If you're a developer with bandwidth to build the wrapper yourself, OpenAI's API at $0.006/min is the right call. If you just want a transcript, LessRec is purpose-built for that.
FAQ
Should I use AWS Transcribe / Google Speech-to-Text / Azure Speech?
Cloud transcription services exist but in 2026 their accuracy lags Whisper / Deepgram / AssemblyAI by 1-3% WER. Use only if you're already deep in that cloud ecosystem and integration friction outweighs the accuracy gap.
What about open-source alternatives to Whisper?

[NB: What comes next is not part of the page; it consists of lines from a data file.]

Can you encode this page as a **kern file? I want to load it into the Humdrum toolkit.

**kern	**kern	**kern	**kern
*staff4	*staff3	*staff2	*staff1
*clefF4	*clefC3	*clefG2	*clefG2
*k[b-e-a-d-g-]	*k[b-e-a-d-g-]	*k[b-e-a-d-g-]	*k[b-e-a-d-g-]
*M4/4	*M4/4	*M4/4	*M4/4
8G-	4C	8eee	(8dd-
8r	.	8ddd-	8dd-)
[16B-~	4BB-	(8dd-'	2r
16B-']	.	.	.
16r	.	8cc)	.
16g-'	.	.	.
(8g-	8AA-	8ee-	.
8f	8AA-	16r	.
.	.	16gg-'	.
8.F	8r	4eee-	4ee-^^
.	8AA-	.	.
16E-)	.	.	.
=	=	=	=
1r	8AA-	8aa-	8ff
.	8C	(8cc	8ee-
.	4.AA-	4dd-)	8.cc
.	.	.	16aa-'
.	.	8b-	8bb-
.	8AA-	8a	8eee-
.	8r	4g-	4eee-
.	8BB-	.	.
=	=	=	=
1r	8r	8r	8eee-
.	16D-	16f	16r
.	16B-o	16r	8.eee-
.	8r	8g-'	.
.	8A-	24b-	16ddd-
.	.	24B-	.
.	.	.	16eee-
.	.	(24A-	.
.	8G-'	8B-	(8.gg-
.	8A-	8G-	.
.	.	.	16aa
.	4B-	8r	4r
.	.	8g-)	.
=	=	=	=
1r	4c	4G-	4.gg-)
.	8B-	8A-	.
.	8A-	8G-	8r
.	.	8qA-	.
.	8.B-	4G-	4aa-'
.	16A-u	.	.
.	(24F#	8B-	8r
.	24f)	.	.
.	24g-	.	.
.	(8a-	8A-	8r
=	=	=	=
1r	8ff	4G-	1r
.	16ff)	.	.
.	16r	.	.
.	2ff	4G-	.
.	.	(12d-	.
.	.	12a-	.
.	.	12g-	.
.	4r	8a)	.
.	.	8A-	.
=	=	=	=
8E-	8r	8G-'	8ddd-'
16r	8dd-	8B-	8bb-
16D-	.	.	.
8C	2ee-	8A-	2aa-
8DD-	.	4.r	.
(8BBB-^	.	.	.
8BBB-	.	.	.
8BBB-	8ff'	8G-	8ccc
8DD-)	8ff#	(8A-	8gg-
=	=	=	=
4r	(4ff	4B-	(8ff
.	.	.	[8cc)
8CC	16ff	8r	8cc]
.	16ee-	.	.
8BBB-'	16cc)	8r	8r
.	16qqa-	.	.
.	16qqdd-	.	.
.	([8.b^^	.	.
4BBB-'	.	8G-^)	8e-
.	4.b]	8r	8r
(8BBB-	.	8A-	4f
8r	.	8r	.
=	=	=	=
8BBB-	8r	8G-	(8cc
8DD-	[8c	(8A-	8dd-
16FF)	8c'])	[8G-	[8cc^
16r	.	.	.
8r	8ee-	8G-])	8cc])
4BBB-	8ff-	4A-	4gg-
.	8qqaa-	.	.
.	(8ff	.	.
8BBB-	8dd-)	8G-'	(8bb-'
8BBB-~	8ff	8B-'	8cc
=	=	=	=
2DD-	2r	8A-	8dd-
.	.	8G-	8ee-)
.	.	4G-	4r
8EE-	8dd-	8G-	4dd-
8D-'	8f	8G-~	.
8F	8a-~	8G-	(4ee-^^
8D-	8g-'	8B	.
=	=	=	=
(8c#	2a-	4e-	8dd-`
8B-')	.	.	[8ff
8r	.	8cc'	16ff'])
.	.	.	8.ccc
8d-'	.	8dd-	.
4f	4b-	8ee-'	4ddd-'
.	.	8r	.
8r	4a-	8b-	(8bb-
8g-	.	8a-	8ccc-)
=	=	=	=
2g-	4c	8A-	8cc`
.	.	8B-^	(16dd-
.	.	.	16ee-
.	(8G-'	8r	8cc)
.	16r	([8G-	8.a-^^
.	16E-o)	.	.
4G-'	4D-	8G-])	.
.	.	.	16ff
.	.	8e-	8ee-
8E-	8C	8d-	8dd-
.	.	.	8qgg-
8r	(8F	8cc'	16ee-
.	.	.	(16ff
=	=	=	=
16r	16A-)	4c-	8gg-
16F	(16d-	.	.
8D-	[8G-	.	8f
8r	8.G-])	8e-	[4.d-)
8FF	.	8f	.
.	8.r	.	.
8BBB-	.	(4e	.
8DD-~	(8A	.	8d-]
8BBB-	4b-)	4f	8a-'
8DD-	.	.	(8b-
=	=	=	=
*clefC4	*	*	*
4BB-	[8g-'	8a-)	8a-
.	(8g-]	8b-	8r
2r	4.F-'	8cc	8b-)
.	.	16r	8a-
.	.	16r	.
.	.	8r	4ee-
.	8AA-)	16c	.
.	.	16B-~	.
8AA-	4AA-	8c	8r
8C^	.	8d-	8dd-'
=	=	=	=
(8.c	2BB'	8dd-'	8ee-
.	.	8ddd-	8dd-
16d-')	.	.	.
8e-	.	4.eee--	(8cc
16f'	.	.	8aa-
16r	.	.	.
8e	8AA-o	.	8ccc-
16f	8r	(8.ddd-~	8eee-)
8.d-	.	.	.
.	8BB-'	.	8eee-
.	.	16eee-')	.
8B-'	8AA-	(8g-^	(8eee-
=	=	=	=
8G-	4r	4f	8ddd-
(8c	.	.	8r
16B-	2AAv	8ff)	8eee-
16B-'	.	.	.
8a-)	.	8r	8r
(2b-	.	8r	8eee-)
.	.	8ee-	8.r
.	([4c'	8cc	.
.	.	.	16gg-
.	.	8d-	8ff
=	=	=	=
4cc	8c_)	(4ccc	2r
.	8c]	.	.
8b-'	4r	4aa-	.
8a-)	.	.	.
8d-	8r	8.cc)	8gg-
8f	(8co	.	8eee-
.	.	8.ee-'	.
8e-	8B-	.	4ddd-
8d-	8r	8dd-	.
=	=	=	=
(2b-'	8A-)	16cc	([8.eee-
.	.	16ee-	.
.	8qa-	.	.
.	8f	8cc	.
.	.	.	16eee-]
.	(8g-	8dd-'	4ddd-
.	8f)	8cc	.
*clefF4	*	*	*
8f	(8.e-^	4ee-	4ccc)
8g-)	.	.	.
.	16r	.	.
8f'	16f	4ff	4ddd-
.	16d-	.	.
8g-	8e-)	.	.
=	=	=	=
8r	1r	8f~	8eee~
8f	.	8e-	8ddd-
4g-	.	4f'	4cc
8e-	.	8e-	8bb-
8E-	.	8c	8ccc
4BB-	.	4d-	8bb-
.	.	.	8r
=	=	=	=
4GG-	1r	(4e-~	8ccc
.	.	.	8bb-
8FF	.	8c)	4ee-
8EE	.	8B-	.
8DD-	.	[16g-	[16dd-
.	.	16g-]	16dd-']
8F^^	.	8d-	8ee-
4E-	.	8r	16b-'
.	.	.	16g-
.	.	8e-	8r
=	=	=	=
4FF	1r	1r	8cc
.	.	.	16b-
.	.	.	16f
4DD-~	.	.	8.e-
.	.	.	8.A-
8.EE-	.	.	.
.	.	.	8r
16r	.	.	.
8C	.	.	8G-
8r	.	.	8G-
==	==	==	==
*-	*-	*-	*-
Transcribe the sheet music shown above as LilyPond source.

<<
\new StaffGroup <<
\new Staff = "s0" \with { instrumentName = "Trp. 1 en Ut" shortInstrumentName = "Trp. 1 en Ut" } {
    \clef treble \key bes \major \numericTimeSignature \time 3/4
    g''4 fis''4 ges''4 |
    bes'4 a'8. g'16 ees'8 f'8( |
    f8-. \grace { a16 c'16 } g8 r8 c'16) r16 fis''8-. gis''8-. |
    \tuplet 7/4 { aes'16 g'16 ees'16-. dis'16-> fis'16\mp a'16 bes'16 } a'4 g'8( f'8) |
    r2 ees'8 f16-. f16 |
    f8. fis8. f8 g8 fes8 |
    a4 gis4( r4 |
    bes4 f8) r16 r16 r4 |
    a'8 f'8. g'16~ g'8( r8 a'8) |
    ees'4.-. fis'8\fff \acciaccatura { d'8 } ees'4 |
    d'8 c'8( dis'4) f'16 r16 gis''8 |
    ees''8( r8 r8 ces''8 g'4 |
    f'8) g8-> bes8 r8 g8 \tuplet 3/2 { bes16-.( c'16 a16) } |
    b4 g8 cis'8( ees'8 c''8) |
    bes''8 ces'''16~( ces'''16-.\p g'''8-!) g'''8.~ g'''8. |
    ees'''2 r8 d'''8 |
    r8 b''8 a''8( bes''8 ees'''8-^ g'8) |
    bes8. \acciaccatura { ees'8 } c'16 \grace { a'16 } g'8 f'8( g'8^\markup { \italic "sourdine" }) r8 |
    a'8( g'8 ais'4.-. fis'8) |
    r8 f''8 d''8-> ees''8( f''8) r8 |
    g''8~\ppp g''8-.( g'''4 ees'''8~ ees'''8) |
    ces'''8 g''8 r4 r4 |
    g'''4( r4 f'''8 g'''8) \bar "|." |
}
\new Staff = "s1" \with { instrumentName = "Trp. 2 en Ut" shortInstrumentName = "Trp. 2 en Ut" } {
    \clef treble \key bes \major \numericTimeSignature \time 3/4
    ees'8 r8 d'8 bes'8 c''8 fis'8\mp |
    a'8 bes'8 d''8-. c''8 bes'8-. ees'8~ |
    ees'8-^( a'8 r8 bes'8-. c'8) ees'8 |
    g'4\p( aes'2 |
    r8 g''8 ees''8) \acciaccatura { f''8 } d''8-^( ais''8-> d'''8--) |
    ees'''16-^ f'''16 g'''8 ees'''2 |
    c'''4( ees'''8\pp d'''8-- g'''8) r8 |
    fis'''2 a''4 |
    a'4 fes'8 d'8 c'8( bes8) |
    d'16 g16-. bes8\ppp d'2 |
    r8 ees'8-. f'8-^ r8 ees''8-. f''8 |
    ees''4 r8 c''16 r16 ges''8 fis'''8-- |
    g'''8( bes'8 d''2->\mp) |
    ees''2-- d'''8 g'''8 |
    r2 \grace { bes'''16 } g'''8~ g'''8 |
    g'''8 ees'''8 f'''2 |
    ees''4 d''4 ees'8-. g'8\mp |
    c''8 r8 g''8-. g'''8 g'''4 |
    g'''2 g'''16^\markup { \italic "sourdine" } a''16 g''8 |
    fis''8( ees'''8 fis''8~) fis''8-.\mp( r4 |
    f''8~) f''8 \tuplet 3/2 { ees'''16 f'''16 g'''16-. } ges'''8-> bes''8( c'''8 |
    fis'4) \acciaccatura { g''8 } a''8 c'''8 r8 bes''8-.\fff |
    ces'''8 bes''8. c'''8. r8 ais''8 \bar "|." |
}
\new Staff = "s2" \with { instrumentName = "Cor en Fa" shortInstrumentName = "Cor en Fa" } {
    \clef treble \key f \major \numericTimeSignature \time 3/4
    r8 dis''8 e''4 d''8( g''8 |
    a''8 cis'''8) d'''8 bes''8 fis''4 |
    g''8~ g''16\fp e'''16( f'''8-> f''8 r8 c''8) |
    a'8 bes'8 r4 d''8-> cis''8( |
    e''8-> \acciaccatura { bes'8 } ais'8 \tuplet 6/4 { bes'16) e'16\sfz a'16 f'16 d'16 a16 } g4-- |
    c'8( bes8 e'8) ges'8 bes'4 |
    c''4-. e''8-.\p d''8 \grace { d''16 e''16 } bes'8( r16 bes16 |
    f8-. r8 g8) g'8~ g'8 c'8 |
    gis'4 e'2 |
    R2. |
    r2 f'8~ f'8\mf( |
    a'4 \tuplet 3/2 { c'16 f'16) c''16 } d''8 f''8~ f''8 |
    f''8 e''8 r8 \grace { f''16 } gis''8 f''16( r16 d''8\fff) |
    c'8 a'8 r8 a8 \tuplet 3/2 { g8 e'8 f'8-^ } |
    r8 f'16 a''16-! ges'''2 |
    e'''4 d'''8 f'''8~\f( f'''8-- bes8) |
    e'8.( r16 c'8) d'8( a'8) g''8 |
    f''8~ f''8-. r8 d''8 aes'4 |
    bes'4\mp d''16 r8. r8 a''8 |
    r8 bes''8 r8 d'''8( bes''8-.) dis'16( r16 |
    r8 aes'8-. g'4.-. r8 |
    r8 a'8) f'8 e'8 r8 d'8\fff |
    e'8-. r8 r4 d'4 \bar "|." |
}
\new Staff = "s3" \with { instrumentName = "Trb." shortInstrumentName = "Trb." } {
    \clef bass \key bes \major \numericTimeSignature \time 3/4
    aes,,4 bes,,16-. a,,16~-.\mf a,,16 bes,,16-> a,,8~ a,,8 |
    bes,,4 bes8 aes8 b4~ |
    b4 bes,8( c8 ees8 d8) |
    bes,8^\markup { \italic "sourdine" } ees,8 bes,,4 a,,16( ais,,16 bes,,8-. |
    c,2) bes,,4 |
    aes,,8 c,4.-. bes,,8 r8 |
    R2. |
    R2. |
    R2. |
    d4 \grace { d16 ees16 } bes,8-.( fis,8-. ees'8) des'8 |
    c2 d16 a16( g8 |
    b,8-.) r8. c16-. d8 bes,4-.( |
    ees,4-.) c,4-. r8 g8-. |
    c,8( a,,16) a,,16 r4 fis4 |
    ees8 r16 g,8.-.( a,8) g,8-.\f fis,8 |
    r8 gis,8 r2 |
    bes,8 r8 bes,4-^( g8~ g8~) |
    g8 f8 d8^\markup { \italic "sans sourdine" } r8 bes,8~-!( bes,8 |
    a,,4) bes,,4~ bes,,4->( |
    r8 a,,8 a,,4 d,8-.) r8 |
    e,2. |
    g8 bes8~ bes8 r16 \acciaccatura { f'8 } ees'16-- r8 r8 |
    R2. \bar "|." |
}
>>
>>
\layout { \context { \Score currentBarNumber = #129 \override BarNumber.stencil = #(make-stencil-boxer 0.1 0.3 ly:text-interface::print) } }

Wav2Vec2, Conformer-CTC, NVIDIA NeMo — all real options. Accuracy is competitive but ecosystem maturity (libraries, language coverage, easy fine-tuning) lags Whisper. Stick with Whisper unless you have a specific reason.
How long until Whisper gets a "v4" or major upgrade?
OpenAI doesn't pre-announce. Last major version (large-v3) shipped late 2023. A v4 with native diarization + streaming + voice activity detection would close every remaining gap with Deepgram/AssemblyAI. Industry expectation: 2026-27.